McCallum asked, “Are you saying Harvey is not the person for that conversation with Donald Trump?”

Dyson replied:

I’m saying that if you’re talking about serious issues of weight, values and gravitas with black America . . . Steve Harvey is not the point man for discussing policy in black America. I’m saying that there are many people who are practicing that, who are dealing with that every day, who have strategic advantages because they’ve been thinking about this: Steve Harvey is the attempt by Donald Trump to avoid with some serious weight and theological and theoretical and sociological analysis about what’s going on in the community.”

McCallum then interviewed Shapiro, asking him to comment on Dyson’s remarks. He responded:

First of all, I think that anybody who says that someone is a “Mediocre Negro” because they disagree politically makes you less than a mediocre person. It’s really quite a disgusting thing to say, and I don’t think it’s intellectually honest for Professor Dyson to be talking about how they were just wanting someone with more expertise, because I really doubt if Donald Trump had invited Thomas Sowell, for example, or Jason Riley of The Wall Street Journal to talk about housing policy they would have been supremely happy either. What this really is about is that there’s a cadre of people on the left who get very insulted any time a Republican reaches out to a prominent black person who doesn’t immediately slap that hand away and say, “Listen, you guys are the bad guys,” because too many folks on the left like to racially polarize in order to make hay politically and that is really quite terrible.

Shapiro added:

The fact is, that if we’re going to build a better country, we’re going to need to reach across the aisle, not just on racial lines but along political lines, and labeling everybody one way politically based on the color of their skin is the essence of racism. The idea that your race is inherently connected with your political thought is inherently racist, and the left refuses to acknowledge that, unfortunately.

McCallum asked, “What can Donald Trump do to sort of bridge that divide?”

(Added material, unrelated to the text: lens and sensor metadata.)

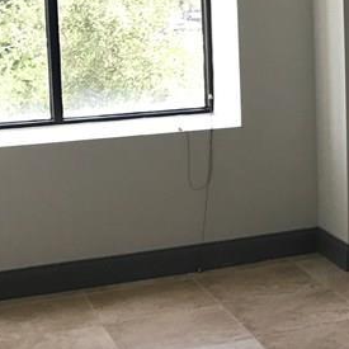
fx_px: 1049
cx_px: 478
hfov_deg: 17.5
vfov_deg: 18.8
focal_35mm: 92
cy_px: 89
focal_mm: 3.99
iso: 25
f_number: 1.8
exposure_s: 1/30
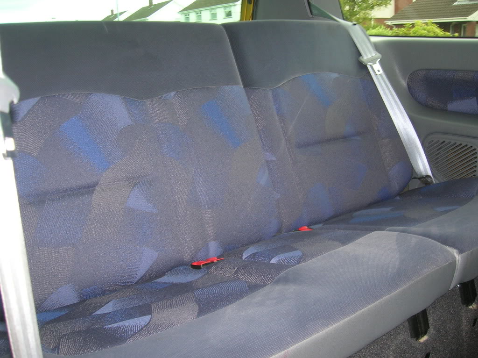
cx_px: 239
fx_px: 469
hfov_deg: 54.0
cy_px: 179
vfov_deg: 41.7
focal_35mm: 34
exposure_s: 1/60.1
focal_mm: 5.7
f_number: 2.9
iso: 73
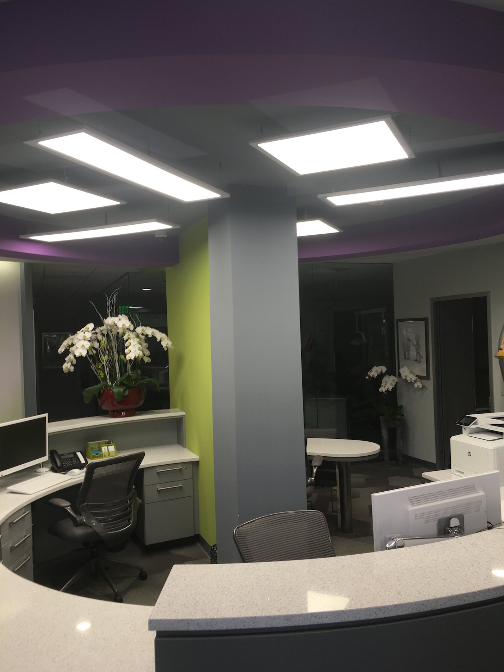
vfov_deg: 61.7
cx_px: 252
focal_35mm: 29
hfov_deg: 48.2
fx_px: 563
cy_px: 336
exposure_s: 1/40
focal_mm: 4.15
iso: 25
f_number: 2.2
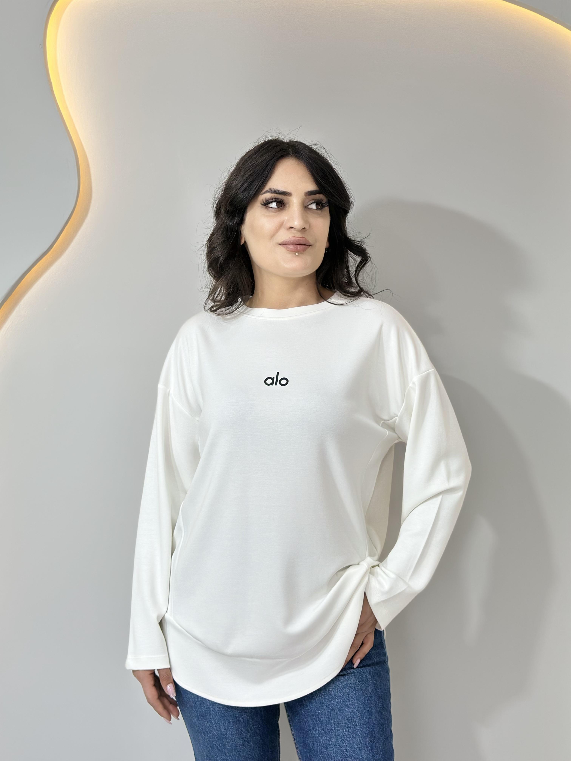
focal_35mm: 48
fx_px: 1056
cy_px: 380
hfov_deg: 30.3
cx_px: 286
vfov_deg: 39.7
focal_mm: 6.86
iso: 80
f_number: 1.78
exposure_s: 1/132
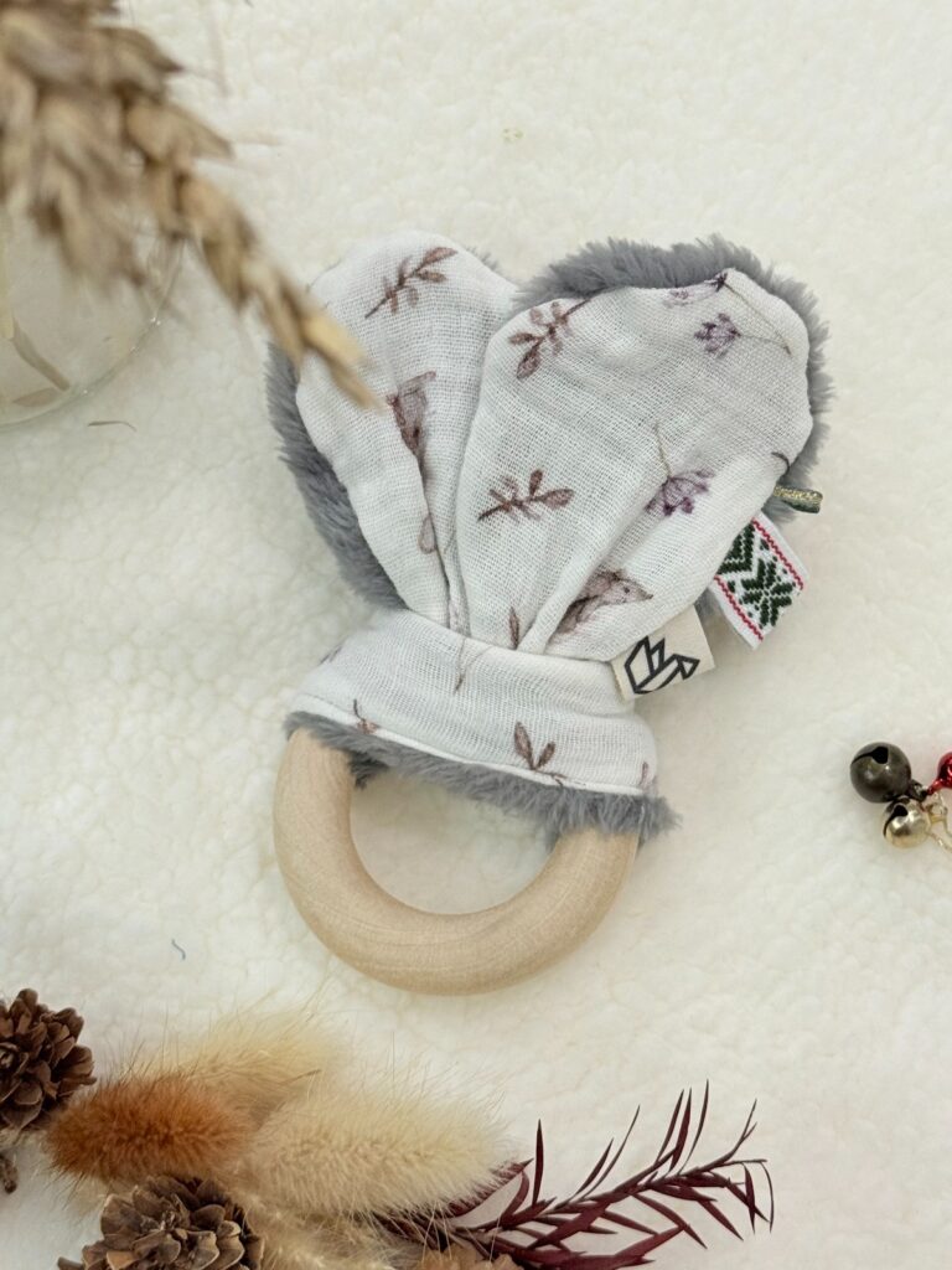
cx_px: 476
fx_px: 1760
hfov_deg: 30.3
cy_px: 635
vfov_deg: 39.7
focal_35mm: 48
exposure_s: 1/60
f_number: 1.78
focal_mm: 6.76
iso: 125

“The idea that your race is inherently connected with your political thought is inherently racist, and the left refuses to acknowledge that.”

Ben Shapiro

Shapiro replied:

Listen, I think Trump is actually doing the right thing on a lot of these things. When Trump invites people like Steve Harvey, or when he invites Jim Brown, or when he invites any of the other people he’s been inviting since . . . Martin Luther King III? Is that somebody that lacks gravitas? When he invites all these people to Trump Tower to talk about this stuff I think he’s actually attempting to reach out.

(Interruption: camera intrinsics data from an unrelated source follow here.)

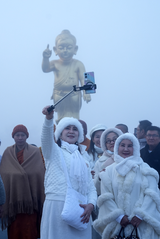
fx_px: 467
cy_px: 120
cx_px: 80
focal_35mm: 70
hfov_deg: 19.5
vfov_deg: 28.8
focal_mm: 70
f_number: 5
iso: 800
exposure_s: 1/1000
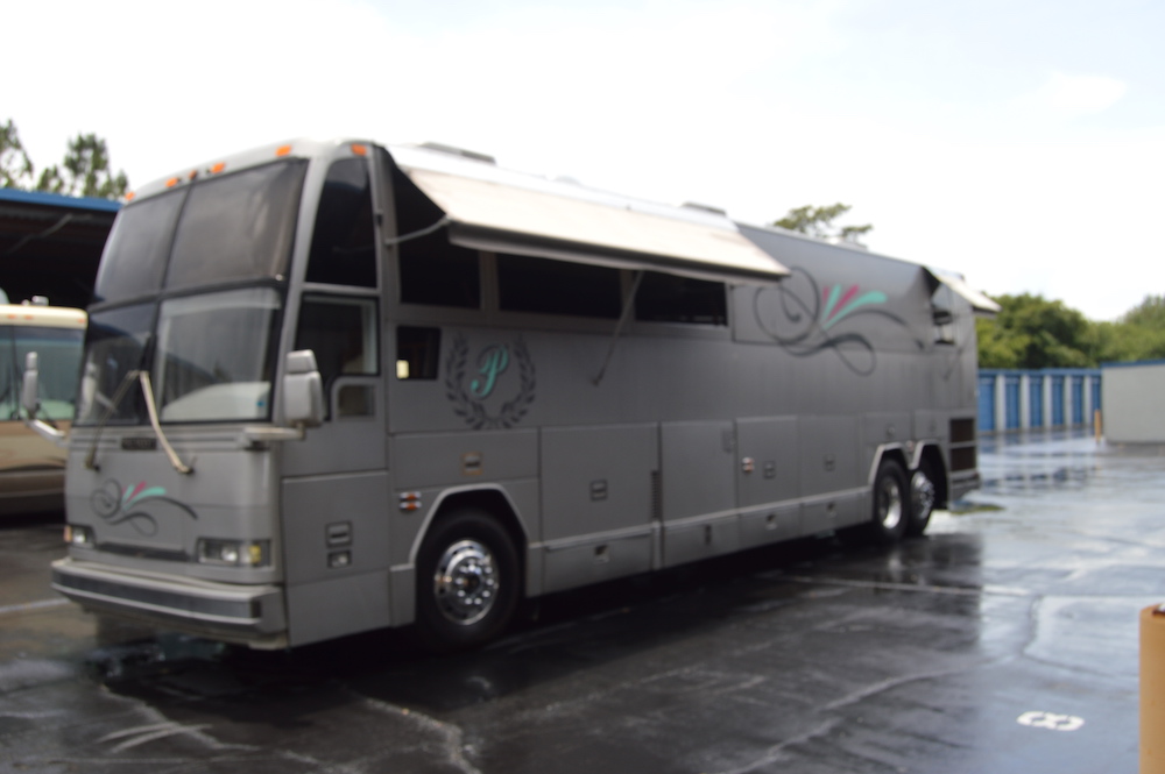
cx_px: 582
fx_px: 1116
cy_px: 387
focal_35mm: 34
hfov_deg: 55.1
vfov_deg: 38.3
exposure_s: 1/200
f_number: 7.1
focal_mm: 23
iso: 100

Now, whether you think that’s PR or not, it doesn’t really matter; the bottom line is what would Trump do differently if he were actually reaching out as opposed to actually doing PR? I’m not sure he would be doing anything differently. The idea that the left can object to celebrity involvement in politics – I didn’t see them whining and crying when Meryl Streep was ripping Donald Trump up and down over at the Golden Globes; I saw them celebrating her heroism for wearing a $12,000 ball gown in front of all her friends.